Henderson left New Zealand in 2001 to commence his professional coaching career with Sanyo Rugby in Japan and was instrumental in founding a feeder relationship between Sanyo and top rugby University Kanto Gakuin (KGU), as well as facilitating a commercial alliance between Sanyo and the Canterbury Rugby Union. Henderson was with Sanyo as Head Coach for 3 years, moving to KGU and Kurita for a further year before returning to New Zealand at the end of 2005.

In 2006, Henderson was Head Coach for Tasman Makos B team while at the same time operating as Technical Coach and video analyst for the Tasman A team.

However, the northern hemisphere called and he headed to Coventry Rugby Club in January 2007, helping them to avoid relegation, before contracting as Head Coach the following season.

In 2008, Henderson accepted the role of Specialist Forward coach for the Portugal National Rugby Federation. At the completion of that 2-year contract he left Portugal to take up the Head Coach position with the Oxford University Blues in September 2010 and also consults for the RFU to deliver specialist coaching seminars to coaches and teams within the UK. Henderson's last stint overseas was in Japan again, where he coached Honda Rugby Football club for three seasons.

==Notable family members==
Murray Henderson comes from a competitive sporting family. His uncle Wally Coe was a New Zealand Welterweight boxer who won a gold medal at the 1962 British Empire and Commonwealth Games.

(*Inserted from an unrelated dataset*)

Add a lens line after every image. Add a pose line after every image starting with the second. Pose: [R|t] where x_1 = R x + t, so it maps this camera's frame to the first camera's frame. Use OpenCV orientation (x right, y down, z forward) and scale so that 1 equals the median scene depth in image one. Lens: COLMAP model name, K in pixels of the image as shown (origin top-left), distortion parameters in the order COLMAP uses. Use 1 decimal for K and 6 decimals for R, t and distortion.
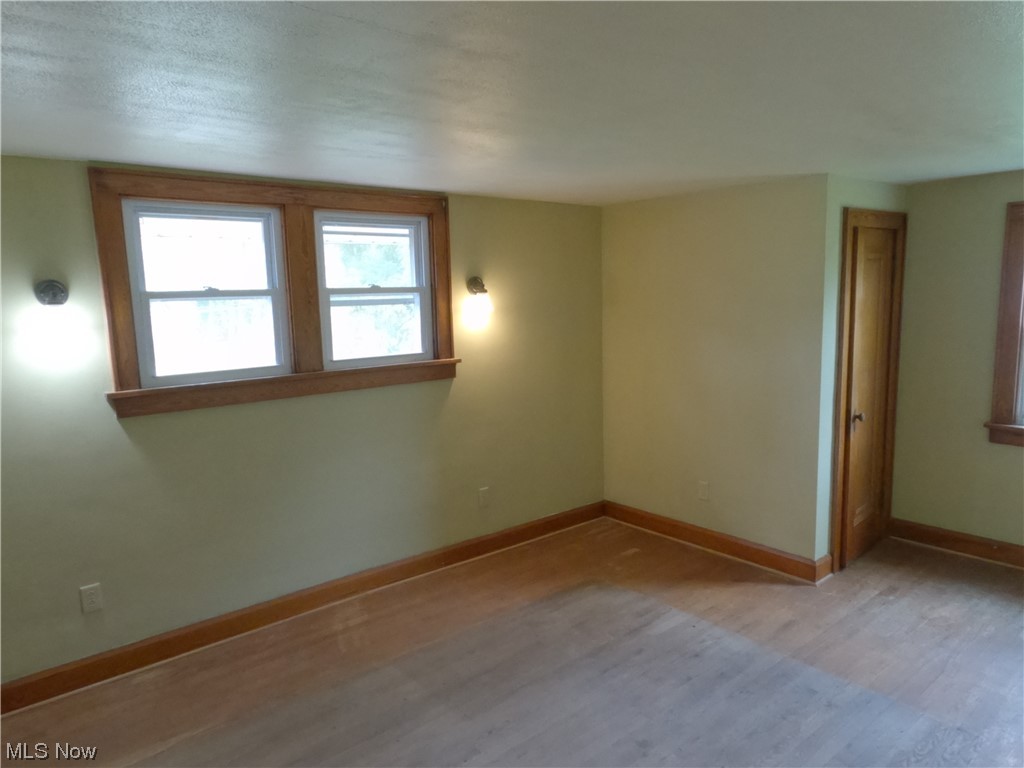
lens RADIAL K [[690.7, 0, 514.9], [0, 690.7, 382.2], [0, 0, 1]] dist [-0.000022, 0.001584]
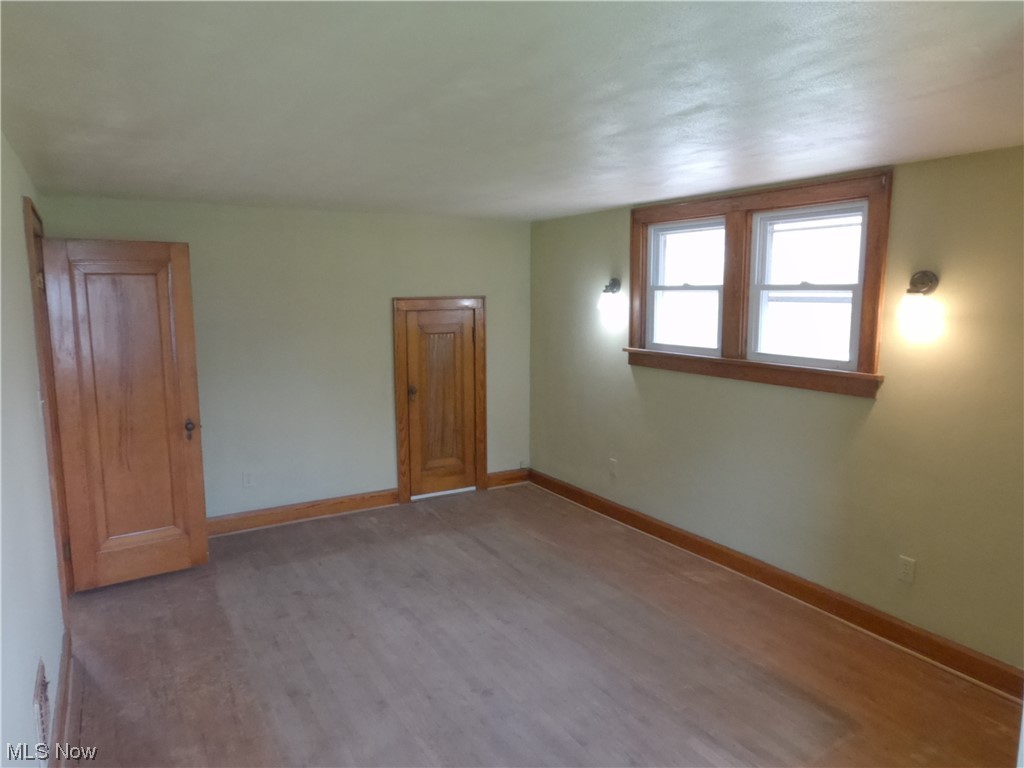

Great uncle Dick Dunn was also a keen sportsman who played 52 consecutive seasons of senior cricket and rose to coach the New Zealand women's cricket team. Boxing was also a passion and Dunn established boxing gyms training children off the street as well as notable champions such as Commonwealth gold medallists Wally Coe and Frank Creagh.

His daughter Cassie Henderson is a pop singer-songwriter.